9. Oyunları ve oyunlaştırmanın gücünü kullanın
Oyunların temelinde, yarışma, yardımlaşma, hedefleme, zorlu görevler, başarma, ödüllendirme, puanlama, seviyeler, ölçümleme vb. insan motivasyonunu tetikleyen öğeler mevcut. Oyunlaştırma ise bu oyun elementlerinin kullanılmasıyla müşterilerinizde davranış değişikliği yaratmayı hedefleyen yeni sayılabilecek bir kavramdır. Tarihsel olarak ilk ortaya çıkışı 1990’lı yıllara dayanan ve firmalar tarafından pazarlamada sıklıkla kullanılmaya başlanan oldukça yeni bir araçtır. Oyun tasarımcılarının oyuncu psikolojisi ve oyuncular üzerinde yaptıkları araştırmalara ve self determinasyon teorisindeki içsel ve dışsal motivasyon türlerine (dolayısıyla beyindeki dopaminin artmasına) dayanan kavram, bu şekilde oyuncu türlerinine göre motivasyon biçimlerini de tanımlayan oldukça kapsamlı bir terminolojidir. (Daha detaylı bilgi için Gündem Dışı: Kısa Kısa Oyun ve Oyunlaştırma yazımı incelemenizi tavsiye ederim)

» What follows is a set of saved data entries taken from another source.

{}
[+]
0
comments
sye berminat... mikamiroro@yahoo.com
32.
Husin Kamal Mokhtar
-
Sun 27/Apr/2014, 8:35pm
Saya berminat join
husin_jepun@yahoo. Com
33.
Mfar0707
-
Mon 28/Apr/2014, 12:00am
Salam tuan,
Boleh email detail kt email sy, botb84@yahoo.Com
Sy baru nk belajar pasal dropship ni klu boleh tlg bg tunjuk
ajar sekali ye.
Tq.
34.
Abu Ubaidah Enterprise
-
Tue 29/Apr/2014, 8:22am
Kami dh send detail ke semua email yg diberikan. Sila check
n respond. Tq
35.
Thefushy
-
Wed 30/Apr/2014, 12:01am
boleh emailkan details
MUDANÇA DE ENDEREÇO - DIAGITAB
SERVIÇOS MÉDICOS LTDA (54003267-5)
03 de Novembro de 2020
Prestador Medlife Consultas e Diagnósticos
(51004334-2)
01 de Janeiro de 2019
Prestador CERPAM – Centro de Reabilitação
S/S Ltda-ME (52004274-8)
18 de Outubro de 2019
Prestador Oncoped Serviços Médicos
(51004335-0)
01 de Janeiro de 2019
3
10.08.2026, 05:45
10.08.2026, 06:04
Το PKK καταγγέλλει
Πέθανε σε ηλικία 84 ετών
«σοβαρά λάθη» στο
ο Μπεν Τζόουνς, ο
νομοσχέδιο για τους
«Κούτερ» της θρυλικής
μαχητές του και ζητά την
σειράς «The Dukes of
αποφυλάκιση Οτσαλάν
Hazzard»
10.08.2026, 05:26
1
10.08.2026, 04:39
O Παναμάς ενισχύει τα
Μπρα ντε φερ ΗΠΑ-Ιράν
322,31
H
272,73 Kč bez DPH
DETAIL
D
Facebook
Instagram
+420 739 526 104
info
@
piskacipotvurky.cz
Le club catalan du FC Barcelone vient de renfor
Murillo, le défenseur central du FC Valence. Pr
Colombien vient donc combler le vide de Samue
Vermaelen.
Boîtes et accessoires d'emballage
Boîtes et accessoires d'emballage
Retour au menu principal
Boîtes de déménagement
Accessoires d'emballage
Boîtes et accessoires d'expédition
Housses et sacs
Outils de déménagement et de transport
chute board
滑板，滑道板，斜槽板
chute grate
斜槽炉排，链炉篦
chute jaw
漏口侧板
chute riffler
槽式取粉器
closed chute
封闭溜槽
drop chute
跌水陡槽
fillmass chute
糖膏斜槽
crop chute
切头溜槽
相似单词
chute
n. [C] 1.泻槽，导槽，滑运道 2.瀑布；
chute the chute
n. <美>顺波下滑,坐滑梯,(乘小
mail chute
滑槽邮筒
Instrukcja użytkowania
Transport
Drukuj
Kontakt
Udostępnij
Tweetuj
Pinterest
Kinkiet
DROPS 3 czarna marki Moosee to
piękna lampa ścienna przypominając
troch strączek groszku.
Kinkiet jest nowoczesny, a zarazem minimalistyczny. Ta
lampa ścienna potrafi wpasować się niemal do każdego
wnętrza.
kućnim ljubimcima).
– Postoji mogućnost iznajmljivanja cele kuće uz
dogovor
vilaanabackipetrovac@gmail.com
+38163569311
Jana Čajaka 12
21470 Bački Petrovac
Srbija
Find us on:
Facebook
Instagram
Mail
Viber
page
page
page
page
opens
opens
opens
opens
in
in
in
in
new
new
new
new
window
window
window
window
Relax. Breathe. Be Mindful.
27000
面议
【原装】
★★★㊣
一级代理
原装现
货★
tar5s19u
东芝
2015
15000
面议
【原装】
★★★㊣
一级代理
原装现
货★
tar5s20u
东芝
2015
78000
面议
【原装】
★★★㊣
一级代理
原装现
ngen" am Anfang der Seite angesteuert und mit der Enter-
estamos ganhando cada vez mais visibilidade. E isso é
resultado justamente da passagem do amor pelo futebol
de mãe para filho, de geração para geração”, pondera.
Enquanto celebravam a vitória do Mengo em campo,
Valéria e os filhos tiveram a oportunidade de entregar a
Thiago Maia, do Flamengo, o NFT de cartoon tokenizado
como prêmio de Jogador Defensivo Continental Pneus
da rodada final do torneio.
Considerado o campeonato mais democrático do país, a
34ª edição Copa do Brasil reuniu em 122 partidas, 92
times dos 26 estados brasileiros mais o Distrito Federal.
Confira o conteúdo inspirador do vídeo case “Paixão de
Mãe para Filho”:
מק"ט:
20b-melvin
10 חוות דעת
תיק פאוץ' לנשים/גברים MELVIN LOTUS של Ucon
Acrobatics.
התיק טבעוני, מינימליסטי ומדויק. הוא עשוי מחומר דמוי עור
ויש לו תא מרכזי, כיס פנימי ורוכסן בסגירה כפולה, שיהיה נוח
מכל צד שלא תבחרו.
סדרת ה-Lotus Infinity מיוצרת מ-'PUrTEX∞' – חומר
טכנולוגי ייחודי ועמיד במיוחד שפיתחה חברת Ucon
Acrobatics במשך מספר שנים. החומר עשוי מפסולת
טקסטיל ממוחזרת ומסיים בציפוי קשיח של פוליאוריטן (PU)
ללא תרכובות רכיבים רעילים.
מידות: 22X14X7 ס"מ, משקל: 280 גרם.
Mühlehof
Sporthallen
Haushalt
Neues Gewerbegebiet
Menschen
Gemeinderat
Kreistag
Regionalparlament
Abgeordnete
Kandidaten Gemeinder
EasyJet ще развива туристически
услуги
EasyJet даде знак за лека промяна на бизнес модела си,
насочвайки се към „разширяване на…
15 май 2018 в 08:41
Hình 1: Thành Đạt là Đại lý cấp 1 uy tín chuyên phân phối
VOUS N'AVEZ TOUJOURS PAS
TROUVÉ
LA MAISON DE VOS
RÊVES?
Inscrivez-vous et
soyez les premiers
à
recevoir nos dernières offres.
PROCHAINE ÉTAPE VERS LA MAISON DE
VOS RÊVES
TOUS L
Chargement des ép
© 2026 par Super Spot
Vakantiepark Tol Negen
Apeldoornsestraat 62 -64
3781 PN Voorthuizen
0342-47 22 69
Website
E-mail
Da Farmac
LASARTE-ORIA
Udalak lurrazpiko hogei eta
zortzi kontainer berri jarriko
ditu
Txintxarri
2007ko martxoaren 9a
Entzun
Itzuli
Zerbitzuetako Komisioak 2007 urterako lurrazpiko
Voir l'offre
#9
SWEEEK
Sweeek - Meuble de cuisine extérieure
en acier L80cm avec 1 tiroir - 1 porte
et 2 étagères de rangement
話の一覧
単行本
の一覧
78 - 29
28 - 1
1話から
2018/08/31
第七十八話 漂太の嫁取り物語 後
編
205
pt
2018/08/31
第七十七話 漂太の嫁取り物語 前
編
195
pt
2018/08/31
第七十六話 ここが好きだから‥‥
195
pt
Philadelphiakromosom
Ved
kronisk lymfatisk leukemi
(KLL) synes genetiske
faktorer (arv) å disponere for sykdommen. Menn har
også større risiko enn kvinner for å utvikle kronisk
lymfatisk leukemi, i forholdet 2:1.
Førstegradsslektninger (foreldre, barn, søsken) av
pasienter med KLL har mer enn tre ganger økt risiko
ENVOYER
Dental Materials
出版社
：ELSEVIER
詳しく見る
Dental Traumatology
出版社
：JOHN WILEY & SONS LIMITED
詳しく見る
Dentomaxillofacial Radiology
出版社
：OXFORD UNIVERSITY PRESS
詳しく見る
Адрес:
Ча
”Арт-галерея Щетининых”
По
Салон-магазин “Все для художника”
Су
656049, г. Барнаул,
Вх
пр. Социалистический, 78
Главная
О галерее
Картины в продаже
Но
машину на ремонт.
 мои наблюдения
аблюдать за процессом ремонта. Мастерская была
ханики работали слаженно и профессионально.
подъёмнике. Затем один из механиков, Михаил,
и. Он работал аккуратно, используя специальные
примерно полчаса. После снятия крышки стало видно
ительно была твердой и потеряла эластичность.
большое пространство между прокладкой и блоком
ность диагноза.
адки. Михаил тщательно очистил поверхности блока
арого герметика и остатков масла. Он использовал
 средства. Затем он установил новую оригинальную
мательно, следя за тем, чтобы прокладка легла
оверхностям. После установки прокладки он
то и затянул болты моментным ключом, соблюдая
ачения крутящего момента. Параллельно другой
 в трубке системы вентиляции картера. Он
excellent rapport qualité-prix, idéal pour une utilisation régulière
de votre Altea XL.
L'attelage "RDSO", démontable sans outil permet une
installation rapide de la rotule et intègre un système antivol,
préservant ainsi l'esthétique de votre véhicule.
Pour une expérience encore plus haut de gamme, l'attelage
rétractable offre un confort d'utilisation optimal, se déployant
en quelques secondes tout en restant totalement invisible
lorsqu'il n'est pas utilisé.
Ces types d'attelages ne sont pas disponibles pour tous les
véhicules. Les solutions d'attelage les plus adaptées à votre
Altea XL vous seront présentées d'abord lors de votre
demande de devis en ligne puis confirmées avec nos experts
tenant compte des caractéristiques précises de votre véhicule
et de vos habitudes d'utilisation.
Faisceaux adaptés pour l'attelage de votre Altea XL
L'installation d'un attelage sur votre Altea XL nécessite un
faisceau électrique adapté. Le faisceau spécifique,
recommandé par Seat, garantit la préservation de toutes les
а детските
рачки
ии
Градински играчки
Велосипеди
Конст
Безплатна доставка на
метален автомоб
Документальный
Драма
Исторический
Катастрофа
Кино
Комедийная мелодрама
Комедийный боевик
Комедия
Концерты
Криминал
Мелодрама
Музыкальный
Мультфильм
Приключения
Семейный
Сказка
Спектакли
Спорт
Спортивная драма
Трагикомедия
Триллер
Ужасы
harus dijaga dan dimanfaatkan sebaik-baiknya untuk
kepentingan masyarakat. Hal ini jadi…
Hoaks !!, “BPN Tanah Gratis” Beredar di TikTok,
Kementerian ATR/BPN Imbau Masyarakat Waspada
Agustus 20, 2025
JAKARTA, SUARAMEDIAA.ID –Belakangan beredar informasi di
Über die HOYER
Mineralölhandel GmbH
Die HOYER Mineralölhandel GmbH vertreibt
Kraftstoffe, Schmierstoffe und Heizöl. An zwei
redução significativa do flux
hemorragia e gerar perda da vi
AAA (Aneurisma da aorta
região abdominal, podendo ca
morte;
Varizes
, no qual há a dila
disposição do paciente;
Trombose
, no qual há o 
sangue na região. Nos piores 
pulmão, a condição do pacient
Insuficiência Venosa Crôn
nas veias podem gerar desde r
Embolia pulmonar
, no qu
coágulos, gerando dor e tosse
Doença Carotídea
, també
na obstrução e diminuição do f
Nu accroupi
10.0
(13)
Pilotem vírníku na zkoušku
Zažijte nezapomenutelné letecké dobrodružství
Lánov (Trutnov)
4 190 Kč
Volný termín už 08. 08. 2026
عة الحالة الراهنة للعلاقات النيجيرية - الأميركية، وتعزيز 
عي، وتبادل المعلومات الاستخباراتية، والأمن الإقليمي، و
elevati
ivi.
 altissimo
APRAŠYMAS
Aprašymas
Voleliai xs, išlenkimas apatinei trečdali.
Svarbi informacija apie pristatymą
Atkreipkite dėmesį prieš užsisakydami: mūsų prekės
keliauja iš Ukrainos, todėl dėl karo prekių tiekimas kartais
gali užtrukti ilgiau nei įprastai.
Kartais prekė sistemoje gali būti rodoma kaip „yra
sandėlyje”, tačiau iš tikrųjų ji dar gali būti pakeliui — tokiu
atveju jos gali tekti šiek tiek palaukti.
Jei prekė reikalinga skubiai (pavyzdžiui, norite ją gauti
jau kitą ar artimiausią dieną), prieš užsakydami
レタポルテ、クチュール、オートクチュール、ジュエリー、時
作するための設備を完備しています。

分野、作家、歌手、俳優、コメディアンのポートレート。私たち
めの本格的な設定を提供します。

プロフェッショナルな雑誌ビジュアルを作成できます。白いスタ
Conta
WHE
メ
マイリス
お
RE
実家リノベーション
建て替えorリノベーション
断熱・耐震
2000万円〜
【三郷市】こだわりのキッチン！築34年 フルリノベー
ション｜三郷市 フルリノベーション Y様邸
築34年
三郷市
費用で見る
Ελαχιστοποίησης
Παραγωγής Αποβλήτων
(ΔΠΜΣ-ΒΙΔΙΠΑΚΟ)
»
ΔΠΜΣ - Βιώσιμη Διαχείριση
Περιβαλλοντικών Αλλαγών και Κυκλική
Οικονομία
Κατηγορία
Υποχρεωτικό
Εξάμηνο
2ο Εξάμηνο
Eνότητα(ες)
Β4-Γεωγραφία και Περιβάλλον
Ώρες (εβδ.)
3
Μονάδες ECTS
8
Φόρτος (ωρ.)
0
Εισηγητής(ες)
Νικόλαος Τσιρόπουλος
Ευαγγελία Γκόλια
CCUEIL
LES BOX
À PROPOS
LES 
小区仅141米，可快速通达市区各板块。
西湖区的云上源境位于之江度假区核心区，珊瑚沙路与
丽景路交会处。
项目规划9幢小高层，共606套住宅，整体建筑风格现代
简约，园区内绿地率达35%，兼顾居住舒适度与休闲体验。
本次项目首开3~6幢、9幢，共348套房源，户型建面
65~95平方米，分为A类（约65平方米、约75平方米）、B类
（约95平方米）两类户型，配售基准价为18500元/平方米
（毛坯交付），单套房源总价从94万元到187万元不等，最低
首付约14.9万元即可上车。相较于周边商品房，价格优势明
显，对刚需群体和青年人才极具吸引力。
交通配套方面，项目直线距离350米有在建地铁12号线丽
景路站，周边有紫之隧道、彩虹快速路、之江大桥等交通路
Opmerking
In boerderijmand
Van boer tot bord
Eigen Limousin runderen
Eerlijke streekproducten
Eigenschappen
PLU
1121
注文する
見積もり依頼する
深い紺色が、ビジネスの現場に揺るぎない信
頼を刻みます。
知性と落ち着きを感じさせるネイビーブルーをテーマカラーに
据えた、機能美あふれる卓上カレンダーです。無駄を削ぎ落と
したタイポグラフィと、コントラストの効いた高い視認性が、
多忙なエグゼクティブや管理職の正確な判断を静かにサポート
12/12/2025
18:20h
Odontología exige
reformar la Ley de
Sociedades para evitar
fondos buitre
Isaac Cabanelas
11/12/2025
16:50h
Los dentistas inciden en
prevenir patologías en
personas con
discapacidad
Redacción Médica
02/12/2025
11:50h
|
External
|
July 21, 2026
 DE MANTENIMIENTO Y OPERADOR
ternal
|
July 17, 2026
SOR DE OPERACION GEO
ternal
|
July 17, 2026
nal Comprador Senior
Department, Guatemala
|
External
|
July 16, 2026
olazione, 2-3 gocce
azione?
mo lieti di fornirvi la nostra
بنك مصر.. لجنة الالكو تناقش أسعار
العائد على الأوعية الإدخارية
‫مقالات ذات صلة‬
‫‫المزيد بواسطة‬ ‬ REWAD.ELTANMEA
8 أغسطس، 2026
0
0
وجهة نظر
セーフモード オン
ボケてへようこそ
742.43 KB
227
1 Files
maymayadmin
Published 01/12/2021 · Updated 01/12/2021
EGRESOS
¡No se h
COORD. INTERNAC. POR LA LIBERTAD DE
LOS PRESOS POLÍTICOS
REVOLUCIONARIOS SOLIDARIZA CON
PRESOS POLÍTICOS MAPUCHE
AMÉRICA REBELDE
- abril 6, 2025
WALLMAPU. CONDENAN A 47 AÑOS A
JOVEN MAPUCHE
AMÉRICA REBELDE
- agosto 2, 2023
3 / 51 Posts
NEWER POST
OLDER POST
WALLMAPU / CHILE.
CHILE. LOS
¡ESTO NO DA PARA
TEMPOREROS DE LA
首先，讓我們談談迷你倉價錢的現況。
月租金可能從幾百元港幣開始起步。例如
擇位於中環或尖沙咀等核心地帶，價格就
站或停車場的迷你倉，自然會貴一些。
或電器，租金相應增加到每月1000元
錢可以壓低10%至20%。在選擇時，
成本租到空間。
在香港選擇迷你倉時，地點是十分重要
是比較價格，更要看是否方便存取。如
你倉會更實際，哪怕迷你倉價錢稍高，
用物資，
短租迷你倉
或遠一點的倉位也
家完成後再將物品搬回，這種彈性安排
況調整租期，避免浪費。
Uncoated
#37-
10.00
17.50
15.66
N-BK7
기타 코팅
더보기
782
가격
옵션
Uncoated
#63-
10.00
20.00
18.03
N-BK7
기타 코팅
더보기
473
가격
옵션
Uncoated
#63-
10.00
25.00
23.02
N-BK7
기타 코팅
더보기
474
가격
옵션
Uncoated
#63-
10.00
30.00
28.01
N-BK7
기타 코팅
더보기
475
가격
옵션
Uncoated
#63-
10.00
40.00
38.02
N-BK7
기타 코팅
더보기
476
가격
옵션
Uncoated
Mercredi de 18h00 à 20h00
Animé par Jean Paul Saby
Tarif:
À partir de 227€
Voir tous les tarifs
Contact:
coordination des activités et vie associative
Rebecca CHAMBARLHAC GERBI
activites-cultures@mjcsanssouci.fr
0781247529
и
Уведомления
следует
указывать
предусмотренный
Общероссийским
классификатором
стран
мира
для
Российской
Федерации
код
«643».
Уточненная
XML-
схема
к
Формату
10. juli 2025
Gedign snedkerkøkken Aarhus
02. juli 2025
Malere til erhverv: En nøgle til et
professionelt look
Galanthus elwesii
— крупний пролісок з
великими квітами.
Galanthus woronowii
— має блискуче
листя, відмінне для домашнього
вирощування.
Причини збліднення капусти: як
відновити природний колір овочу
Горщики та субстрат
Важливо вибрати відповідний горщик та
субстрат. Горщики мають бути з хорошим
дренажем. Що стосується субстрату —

Günümüzde oyunlar sadece çocukların değil yetişkinlerin de ilgi alanında, hatta espor denilen bir kavram bile var. Bu nedenle işletmeler sadakat programları oluştururken ve iletişim faaliyetlerini sürdürürken oyunlaştırmanın gücünü mutlaka süreçlere dahil etmelidir. Müşteri sadakati programları, içinde zekice kurgulanmış oyunlaştırma tasarımları sayesinde çok daha cazip hale getirilebilir.
Oyunlaştırma içeren sadakat programlarına örnekler:
- Yemeksepeti (Statu – rozetler kazanmak, bulunduğunuz bölgenin mayoru olmak)
- Nike Run (Asırlardır yaptığımız koşma eyleminin bir oyuna dönüştürülerek bağlılık sağlanması)
- Candy Crush (Oyuncuların skorlarını ve seviyelerini sosyal medyada paylaşmaları ile aidiyetlerini göstermeleri)
- Starbucks (ödemenizi Starbucks Kart ile yaparak puan biriktirip o puanlarla bedava kahve alabilmeniz. Buna göre 14 Adet içecek aldıktan sonra 1 adet ücretsiz içecek kazanabiliyorsunuz.)
10. Değerli ortaklıklar yaratın
Stratejik sadakat ortaklıkları, müşteri sadakati konusunda avantajlarınızı genişletmenin ve daha büyük müşteri tabanlarından yararlanmanın uygun maliyetli bir yoludur.
Markaların ücretsiz deneyimler ve ödüller sunarak çabalarını birleştirmesi ve her iki marka için de erişim alanını genişletmesi büyük anlam ifade etmektedir.
Örneğin; havayollarının, düzenli olarak iş seyahati yapan müşterilerini sadık tutmak için genellikle araba kiralama ve otel markaları ile nasıl ortaklık yapması buna iyi bir örnektir.